◆ Supplied text ◆
Makar Sankranti is celebrated across the country in different ways and the cultural significance of the festival varies geographically as we move from one state to another, with every state celebrating and welcoming the new season of harvest in their own indigenous manner.
What makes the festival stand apart from the other Indian Hindu Festivals is the fact that the date of Makar Sankranti is fixed. Makar means Capricorn and Sankranti is transition.
There is a sankranti every month when the sun passes from one sign of the zodiac to the next. In Hinduism, the Sun signifies light (knowledge, spirituality, and wisdom), unity, equality and true selflessness, the ideals of Karma Yoga. Sun goes on bestowing on us life, health & vitality without expecting any reward. Thus Makar Sankranti signifies shunning the darkness of delusion and allowing the light within shine brighter. It identifies a period of enlightenment, peace, prosperity and happiness after a period of darkness, ignorance and viciousness with immense sorrow. The message being ‘one should gradually begin to grow in purity, wisdom, and knowledge, as the sun does from this day and perform one's duties without expectations of rewards
The popular Indian festival “Makar Sankranti” is the first Indian festival falls in New Year.

◆ What the task requires ◆
Copy the passage of the Makar Sankranti text between "There is a sankranti" and "in New Year.", inclusive. The entries have no connection to the Makar Sankranti text.

Multi-image point correspondence data:
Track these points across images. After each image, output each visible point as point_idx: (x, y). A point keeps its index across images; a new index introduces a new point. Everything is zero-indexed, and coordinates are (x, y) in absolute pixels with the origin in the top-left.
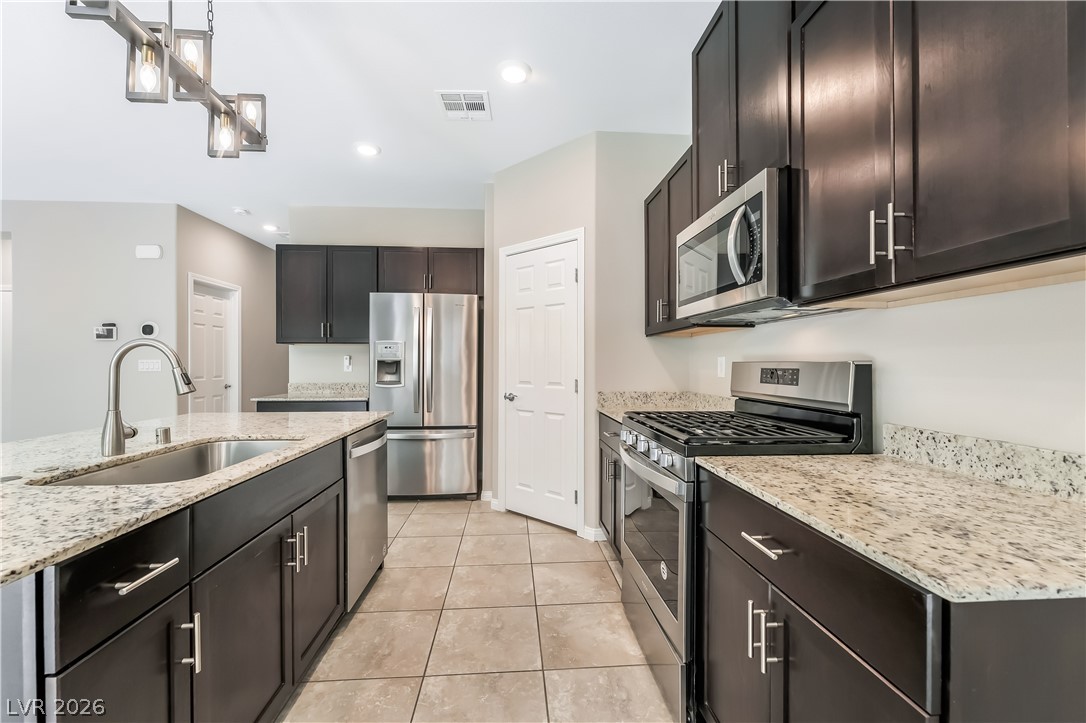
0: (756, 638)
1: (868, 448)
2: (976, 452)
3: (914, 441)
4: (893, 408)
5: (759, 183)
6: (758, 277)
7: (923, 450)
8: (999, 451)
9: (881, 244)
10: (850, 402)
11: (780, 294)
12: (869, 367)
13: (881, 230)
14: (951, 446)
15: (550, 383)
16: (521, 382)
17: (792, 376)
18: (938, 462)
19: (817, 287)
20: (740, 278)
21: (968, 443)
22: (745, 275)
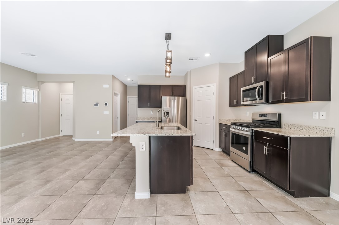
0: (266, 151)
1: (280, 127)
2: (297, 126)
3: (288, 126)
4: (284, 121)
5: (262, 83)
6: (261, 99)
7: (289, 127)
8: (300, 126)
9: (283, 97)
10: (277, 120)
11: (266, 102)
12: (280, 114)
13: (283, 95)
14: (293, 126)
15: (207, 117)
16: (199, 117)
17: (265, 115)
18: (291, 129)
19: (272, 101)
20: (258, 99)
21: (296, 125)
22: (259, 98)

...

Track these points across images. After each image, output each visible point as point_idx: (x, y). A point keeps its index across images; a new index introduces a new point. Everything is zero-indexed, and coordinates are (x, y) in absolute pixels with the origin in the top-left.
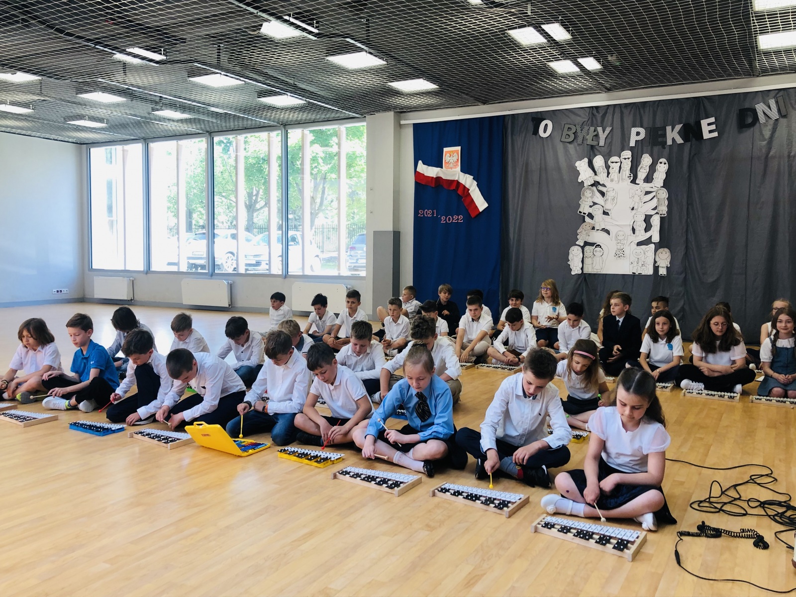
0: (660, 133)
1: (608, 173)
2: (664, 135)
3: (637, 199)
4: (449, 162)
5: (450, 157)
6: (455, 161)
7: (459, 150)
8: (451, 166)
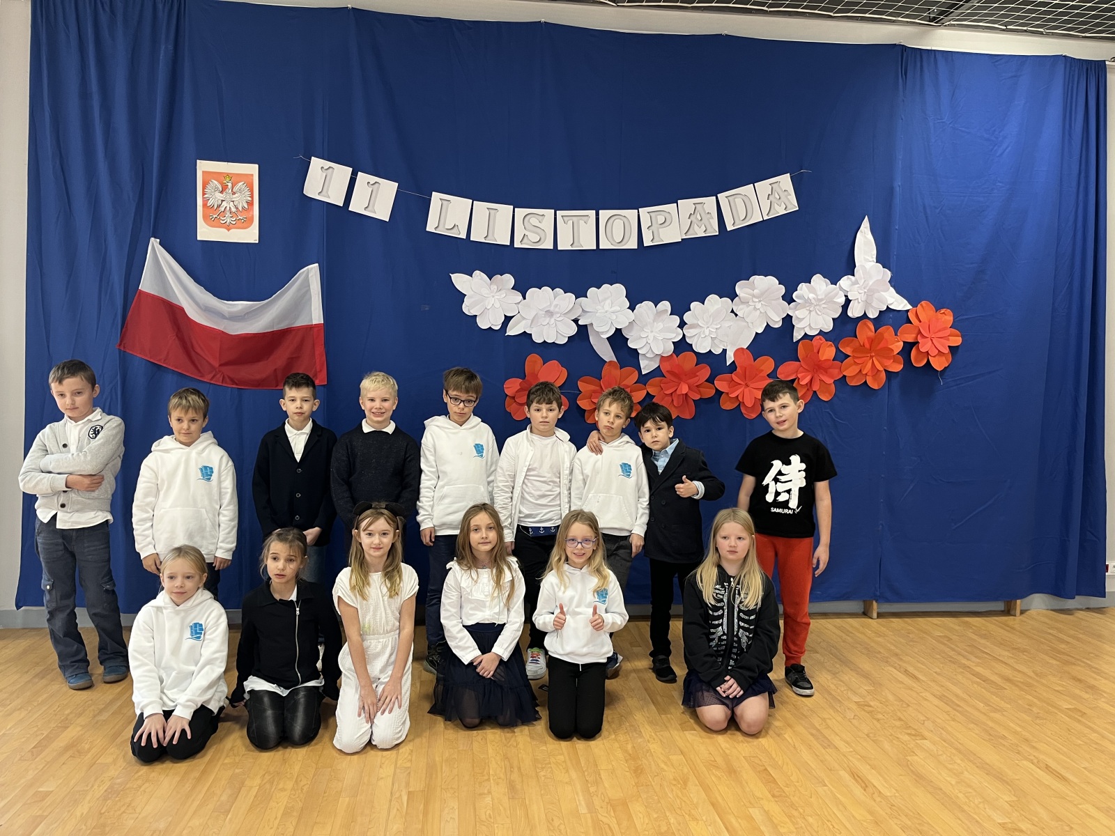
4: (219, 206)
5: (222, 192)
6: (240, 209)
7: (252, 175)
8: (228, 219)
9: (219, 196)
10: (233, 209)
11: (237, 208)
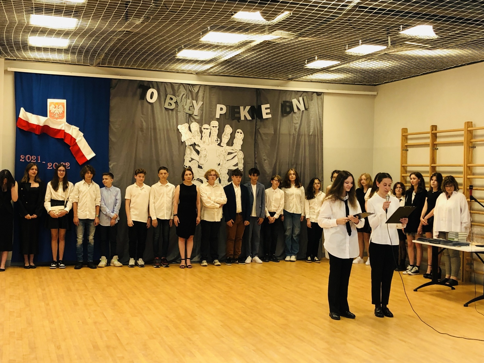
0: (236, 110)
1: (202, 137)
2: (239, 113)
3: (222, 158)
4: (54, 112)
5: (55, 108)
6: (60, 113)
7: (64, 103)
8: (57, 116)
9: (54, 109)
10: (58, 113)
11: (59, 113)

◆ Reply ◆
There is a sankranti every month when the sun passes from one sign of the zodiac to the next. In Hinduism, the Sun signifies light (knowledge, spirituality, and wisdom), unity, equality and true selflessness, the ideals of Karma Yoga. Sun goes on bestowing on us life, health & vitality without expecting any reward. Thus Makar Sankranti signifies shunning the darkness of delusion and allowing the light within shine brighter. It identifies a period of enlightenment, peace, prosperity and happiness after a period of darkness, ignorance and viciousness with immense sorrow. The message being ‘one should gradually begin to grow in purity, wisdom, and knowledge, as the sun does from this day and perform one's duties without expectations of rewards
The popular Indian festival “Makar Sankranti” is the first Indian festival falls in New Year.